Saturday, June 15, 2013

What do fathers want?

FATHER’S Day is this Sunday and the “Sweet and chocolaty message for fathers” in The Star the other day has prompted me to put on my thinking cap on what a father wants for his children, the generations to come, and the fathers themselves.

After being a father for close to two decades, it sets me to think for the first time what is treasured most in my life as a father. Children. They are more than apples of my life. They are God’s most precious gifts that have been entrusted to my care.

Every aspect of their development, such as their health, education, emotional and spiritual growth, brings great joy to me. A father’s responsibilities are burdensome but worthwhile and rewarding.

Among them, education tops the priorities and this includes enrolling one in Austin Heights Private and International School and another in Singapore Polytechnic.

The decisions, though incurring a huge financial commitment, become easier after deliberating on their strength and weaknesses in studies.

Discipline comes in whenever necessary for sparing the rod will spoil the brats to achieve academically. The endeavour to nurture them requires, other than discipline, love and care plus lots of patience.

During school breaks, they are pampered with a holiday, either locally or once in a blue moon, an overseas trip, to enrich their lives and at the same time strengthen the family bond.

Most fathers desire a peaceful and politically-stable country for the children to grow up.

Political stability is important to ensure sustained socio-economic growth which promises brighter job prospects for their children.

Some parents, like me, are in our early 50s and very soon, our generation will be over but to our children and the future generations, it is just the beginning.

So, it is all the more crucial for our young people to be brought up in a society that is conducive and harmonious.

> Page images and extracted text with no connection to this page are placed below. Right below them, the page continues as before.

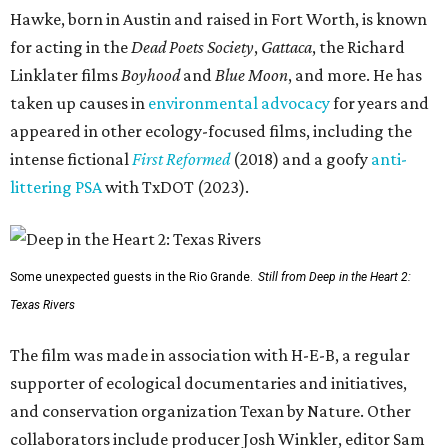
Hawke, born in Austin and raised in Fort Worth, is known
for acting in the
Dead Poets Society
,
Gattaca
, the Richard
Linklater films
Boyhood
and
Blue Moon
, and more. He has
taken up causes in
environmental advocacy
for years and
appeared in other ecology-focused films, including the
intense fictional
First Reformed
(2018) and a goofy
anti-
littering PSA
with TxDOT (2023).
Some unexpected guests in the Rio Grande.
Still from Deep in the Heart 2:
Texas Rivers
The film was made in association with H-E-B, a regular
supporter of ecological documentaries and initiatives,
and conservation organization Texan by Nature. Other
collaborators include producer Josh Winkler, editor Sam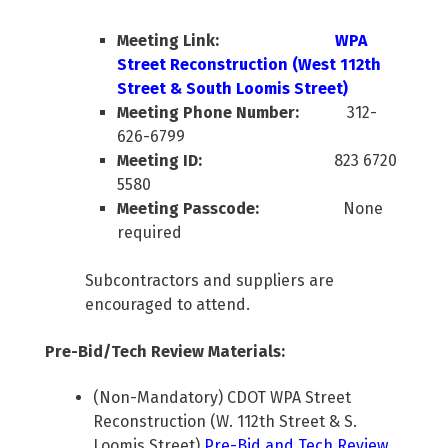
Meeting Link:
WPA
Street Reconstruction (West 112th
Street & South Loomis Street)
Meeting Phone Number:
312-
626-6799
Meeting ID:
823 6720
5580
Meeting Passcode:
None
required
Subcontractors and suppliers are
encouraged to attend.
Pre-Bid/Tech Review Materials:
(Non-Mandatory) CDOT WPA Street
Reconstruction (W. 112th Street & S.
Loomis Street)
Pre-Bid and Tech Review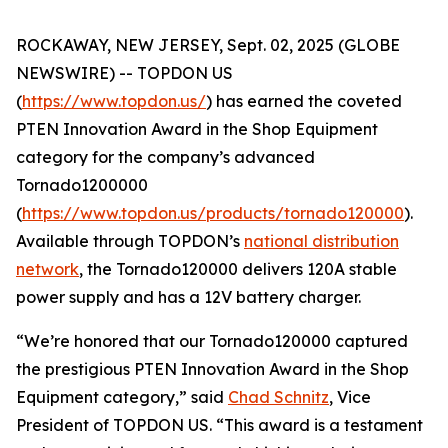
ROCKAWAY, NEW JERSEY, Sept. 02, 2025 (GLOBE
NEWSWIRE) -- TOPDON US
(
https://www.topdon.us/
) has earned the coveted
PTEN
Innovation Award in the Shop Equipment
category for the company’s advanced
Tornado1200000
(
https://www.topdon.us/products/tornado120000
).
Available through TOPDON’s
national distribution
network
, the Tornado120000 delivers 120A stable
power supply and has a 12V battery charger.
“We’re honored that our Tornado120000 captured
the prestigious
PTEN
Innovation Award in the Shop
Equipment category,” said
Chad Schnitz
, Vice
President of TOPDON US. “This award is a testament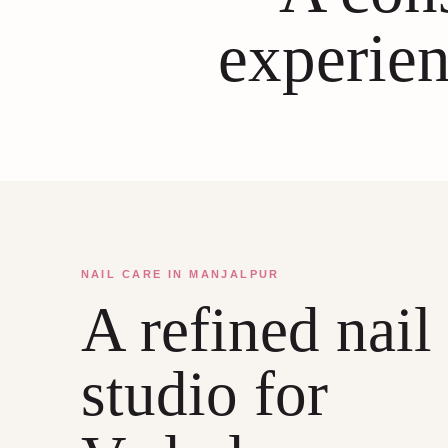
experien
NAIL CARE IN MANJALPUR
A refined nail
studio for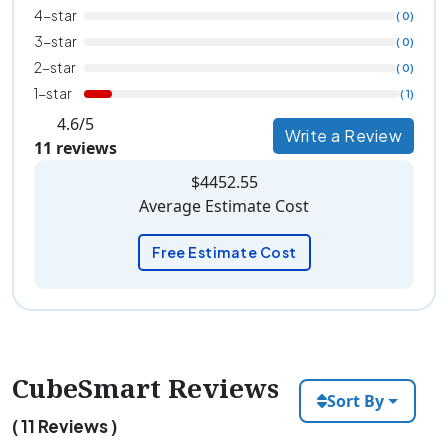
4-star
( 0)
3-star
( 0)
2-star
( 0)
1-star
( 1)
4.6/5
Write a Review
11 reviews
$4452.55
Average Estimate Cost
Free Estimate Cost
CubeSmart Reviews
Sort By
( 11 Reviews )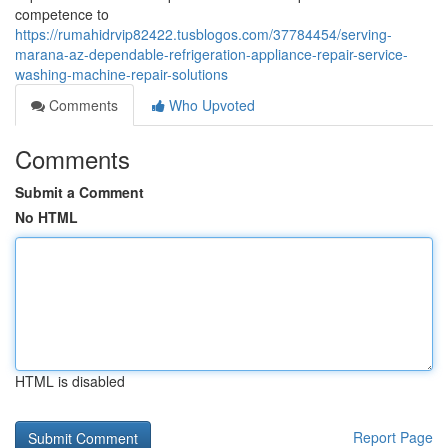
competence to
https://rumahidrvip82422.tusblogos.com/37784454/serving-
marana-az-dependable-refrigeration-appliance-repair-service-
washing-machine-repair-solutions
Comments
Who Upvoted
Comments
Submit a Comment
No HTML
HTML is disabled
Report Page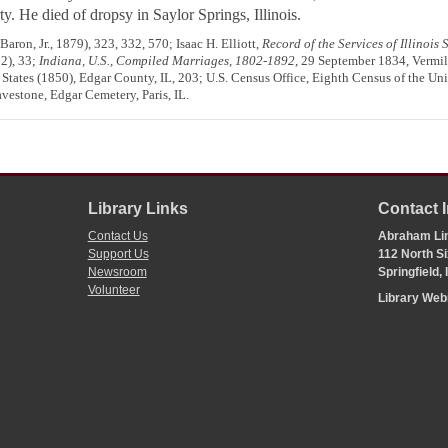
ty. He died of dropsy in Saylor Springs, Illinois.
ron, Jr., 1879), 323, 332, 570; Isaac H. Elliott,
Record of the Services of Illinois
82), 33;
Indiana, U.S., Compiled Marriages, 1802-1892
, 29 September 1834, Vermil
States (1850), Edgar County, IL, 203; U.S. Census Office, Eighth Census of the Unit
vestone, Edgar Cemetery, Paris, IL.
Library Links
Contact 
Contact Us
Abraham Lin
Support Us
112 North Si
Newsroom
Springfield,
Volunteer
Library We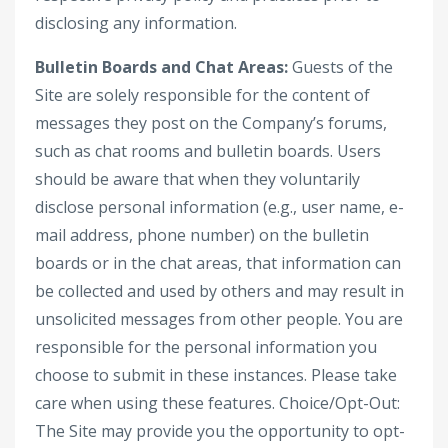
disclosing any information.
Bulletin Boards and Chat Areas:
Guests of the
Site are solely responsible for the content of
messages they post on the Company’s forums,
such as chat rooms and bulletin boards. Users
should be aware that when they voluntarily
disclose personal information (e.g., user name, e-
mail address, phone number) on the bulletin
boards or in the chat areas, that information can
be collected and used by others and may result in
unsolicited messages from other people. You are
responsible for the personal information you
choose to submit in these instances. Please take
care when using these features. Choice/Opt-Out:
The Site may provide you the opportunity to opt-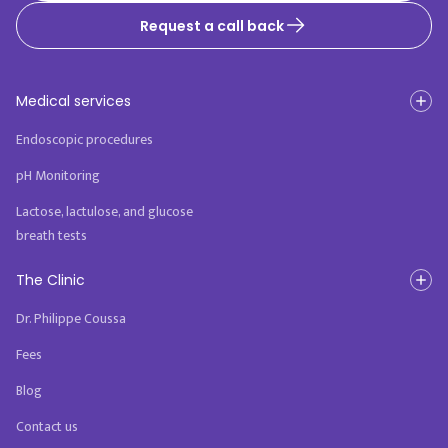
Request a call back
Medical services
Endoscopic procedures
pH Monitoring
Lactose, lactulose, and glucose
breath tests
The Clinic
Dr. Philippe Coussa
Fees
Blog
Contact us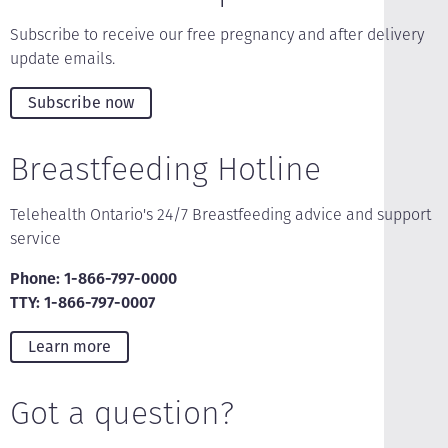
Subscribe to receive our free pregnancy and after delivery
update emails.
Subscribe now
Breastfeeding Hotline
Telehealth Ontario's 24/7 Breastfeeding advice and support
service
Phone: 1-866-797-0000
TTY: 1-866-797-0007
Learn more
Got a question?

The country should also be free from political bickering and in-fighting for these will distract the leaders who are mandated by the rakyat to prioritise the country’s development, which includes seeing through policies like the Economic Transformation Programme and Iskandar Malaysia to fulfil the high-income nation status and Vision 2020.

Many views have also been expressed by various stakeholders, especially the PAGE and lately, Datuk Seri Wong Chun Wai, to emphasise more on the English language, to enable our children to be competitive in this globalised world.

Mutual trust, neighbourhood security, transparency and efficiency in the delivery system and public accountability should prevail in a society that treasures meritocracy much more than ethnicity.

A desirable society values diversity in religion, custom and belief that are part and parcel of a multi-racial community. It is also a nation where the leaders lead by example and walk the talk of the 1Malaysia concept in their daily lives, and not only when the general election is around the corner.

The proverb “behind every successful man there is a woman” depicts the importance of a wife to the father and the children. Her role in a family is further highlighted in “home sweet home”, “home is where the heart is” and “the hands that cradle the cot rock the world”.

The father and children of such a home are the MOST blessed souls in the world when there is a wise and diplomatic wife at the household. Her words are soothing in times of weariness and refreshing when one wakes up on the wrong side of the bed.

They could turn to her for words of advice or for second opinions.

Fathers should be treated as the head of households and be allowed to call the final shot if a compromise is difficult to come by. This will set examples for the children to emulate when they have their own families one day.

As the Chinese proverb says, jia he wan shi xing, which literally means that when there is harmony at home, every aspect of our lives will prosper.

That is something that every father wishes to have for himself and family but has always been elusive.

New models after new models have been launched but are often beyond their reach.

The high taxes have put many fathers in the “day-dreaming” gear and hopefully, the 20%-30% reduction in prices over a period of five years as promised by the Government can be shortened to say, two years so that a teacher like me can start saving from now on and be in time to pursue my dream of owning the Toyota Altis to replace the 13-year-old faithful Toyota Unser before the retirement.

Cheers to all fellow fathers on this coming Father’s Day!